Arcaro explains that HYDMECH removes “grey manufacturing” where parts have to be adjusted to fit. With castings, “it either fits or doesn’t’ fit,” he stresses. “The employee can grab the part off the shelf, put it together and go to the next one so it really cuts down on our assembly hours.”
HYDMECH also found that the castings resulted in superior performance. They cut faster and are much more quiet, which helps manufacturers increase their safety. The low decibel level eliminates the need for hearing protection gear.
“We’ve started to blend castings into our product lines,” Arcaro says. “We started with each family group and progressively worked our way through each lineup. It’s been an ongoing process to do it, but now we are well ahead of the game.”
The castings do have their limitations, though. Castings work well up to a certain size. After that, fabrication is the better option. HYDMECH can deftly switch between the two thanks to its in-house ability in engineering, assembling and product support. And its expanded service division can handle after-sale services for customers. It also manufactures many components in-house and sources components from third parties, always looking for parts that can be found globally.
“We have machines on all continents and we have to find parts that are available on all continents,” Arcaro says. “We go through globalization sourcing of parts so if someone in Australia needs a bearing, they are not strapped into one brand that’s only in North America. We use standard industry components that you can swap for alternative brands if you need to. Our customers like having that accessibility to parts.”

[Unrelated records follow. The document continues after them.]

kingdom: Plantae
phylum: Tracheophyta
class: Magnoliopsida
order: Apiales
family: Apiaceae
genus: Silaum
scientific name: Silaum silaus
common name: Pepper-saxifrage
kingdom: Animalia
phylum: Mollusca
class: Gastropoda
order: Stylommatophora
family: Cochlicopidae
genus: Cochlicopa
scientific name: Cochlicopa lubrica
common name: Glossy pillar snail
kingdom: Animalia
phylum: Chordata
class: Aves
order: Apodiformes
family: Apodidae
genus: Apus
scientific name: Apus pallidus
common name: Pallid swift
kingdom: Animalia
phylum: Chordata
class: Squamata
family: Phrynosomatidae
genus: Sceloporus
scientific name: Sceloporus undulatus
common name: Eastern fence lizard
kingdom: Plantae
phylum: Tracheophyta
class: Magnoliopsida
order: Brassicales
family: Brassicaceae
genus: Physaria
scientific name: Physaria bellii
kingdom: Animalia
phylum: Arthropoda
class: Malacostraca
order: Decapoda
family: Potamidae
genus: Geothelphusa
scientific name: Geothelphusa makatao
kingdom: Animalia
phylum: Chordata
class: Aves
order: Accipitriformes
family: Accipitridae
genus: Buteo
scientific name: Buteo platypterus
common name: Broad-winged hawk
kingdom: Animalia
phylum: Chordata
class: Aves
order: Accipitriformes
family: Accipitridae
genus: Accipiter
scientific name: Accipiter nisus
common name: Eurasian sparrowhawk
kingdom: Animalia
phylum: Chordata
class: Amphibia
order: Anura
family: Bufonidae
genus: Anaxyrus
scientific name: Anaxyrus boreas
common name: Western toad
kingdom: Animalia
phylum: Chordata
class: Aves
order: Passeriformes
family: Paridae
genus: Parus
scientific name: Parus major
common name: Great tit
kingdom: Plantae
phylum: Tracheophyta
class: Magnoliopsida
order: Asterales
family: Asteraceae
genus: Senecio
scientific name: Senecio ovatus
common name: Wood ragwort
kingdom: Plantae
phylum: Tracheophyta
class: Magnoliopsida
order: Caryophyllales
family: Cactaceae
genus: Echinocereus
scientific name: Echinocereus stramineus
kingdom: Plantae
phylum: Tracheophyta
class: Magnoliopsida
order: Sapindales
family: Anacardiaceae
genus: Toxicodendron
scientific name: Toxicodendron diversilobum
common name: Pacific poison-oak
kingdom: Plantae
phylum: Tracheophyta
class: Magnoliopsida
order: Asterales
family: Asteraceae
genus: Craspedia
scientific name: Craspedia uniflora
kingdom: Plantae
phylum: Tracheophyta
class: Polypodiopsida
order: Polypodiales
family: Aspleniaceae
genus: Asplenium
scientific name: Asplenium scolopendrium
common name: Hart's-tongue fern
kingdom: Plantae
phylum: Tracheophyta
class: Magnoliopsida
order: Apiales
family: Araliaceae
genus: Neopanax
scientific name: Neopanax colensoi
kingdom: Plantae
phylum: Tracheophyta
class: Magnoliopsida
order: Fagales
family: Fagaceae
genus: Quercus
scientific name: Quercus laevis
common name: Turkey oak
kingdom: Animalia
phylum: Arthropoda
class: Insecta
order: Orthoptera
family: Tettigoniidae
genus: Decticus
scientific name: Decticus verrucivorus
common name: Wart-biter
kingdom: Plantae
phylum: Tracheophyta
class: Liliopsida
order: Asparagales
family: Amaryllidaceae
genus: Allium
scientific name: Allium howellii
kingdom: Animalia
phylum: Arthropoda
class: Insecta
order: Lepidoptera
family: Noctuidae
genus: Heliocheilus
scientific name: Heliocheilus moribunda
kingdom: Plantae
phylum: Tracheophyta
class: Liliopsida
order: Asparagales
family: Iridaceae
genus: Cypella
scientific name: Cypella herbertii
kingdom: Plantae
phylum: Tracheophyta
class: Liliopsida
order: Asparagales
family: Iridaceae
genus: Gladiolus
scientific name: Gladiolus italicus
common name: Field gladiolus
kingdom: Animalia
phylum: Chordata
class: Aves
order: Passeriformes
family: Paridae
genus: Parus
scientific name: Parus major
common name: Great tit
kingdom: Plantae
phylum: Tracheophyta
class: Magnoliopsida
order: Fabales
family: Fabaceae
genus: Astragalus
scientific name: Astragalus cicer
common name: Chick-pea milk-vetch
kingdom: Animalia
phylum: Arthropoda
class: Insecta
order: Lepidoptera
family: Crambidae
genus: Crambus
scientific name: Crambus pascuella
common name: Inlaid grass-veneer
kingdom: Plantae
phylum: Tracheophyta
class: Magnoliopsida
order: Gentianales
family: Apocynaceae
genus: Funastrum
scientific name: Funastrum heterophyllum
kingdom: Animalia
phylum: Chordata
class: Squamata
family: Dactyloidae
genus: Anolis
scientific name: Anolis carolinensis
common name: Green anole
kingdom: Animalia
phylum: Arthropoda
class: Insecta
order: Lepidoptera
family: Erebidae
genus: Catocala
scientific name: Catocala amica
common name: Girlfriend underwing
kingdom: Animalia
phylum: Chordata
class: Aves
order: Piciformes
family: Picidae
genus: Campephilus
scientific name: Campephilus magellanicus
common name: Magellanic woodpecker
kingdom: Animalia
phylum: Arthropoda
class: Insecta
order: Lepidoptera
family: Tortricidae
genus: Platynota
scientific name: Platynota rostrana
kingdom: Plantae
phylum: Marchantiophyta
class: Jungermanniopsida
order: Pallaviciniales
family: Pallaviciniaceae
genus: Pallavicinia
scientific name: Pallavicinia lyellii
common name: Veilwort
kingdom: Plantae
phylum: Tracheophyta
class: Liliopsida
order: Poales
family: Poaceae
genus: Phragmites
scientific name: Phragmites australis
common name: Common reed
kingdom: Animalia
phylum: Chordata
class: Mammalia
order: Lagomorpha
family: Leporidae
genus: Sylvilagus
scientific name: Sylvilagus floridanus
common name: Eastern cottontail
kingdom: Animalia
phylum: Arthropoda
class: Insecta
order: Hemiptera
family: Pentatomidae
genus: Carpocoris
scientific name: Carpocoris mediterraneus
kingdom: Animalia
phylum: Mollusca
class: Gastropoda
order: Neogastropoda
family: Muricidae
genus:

Using standard components for its equipment is just one of the ways HYDMECH responds to its customers’ demands. Because the company has engineers around the globe, it can monitor worldwide trends and leverage best practices across its entire operation. That ability has turned a humble North American operation into a global force in manufacturing.
“Our company is globally recognized and that’s a great attribute,” Arcaro explains. “We have brand recognition in North America, but to be able to go to Taiwan and Japan and sell a North American product or to go to Europe and sell North American products that can compete with their domestic product really speaks to the evolution of HYDMECH.”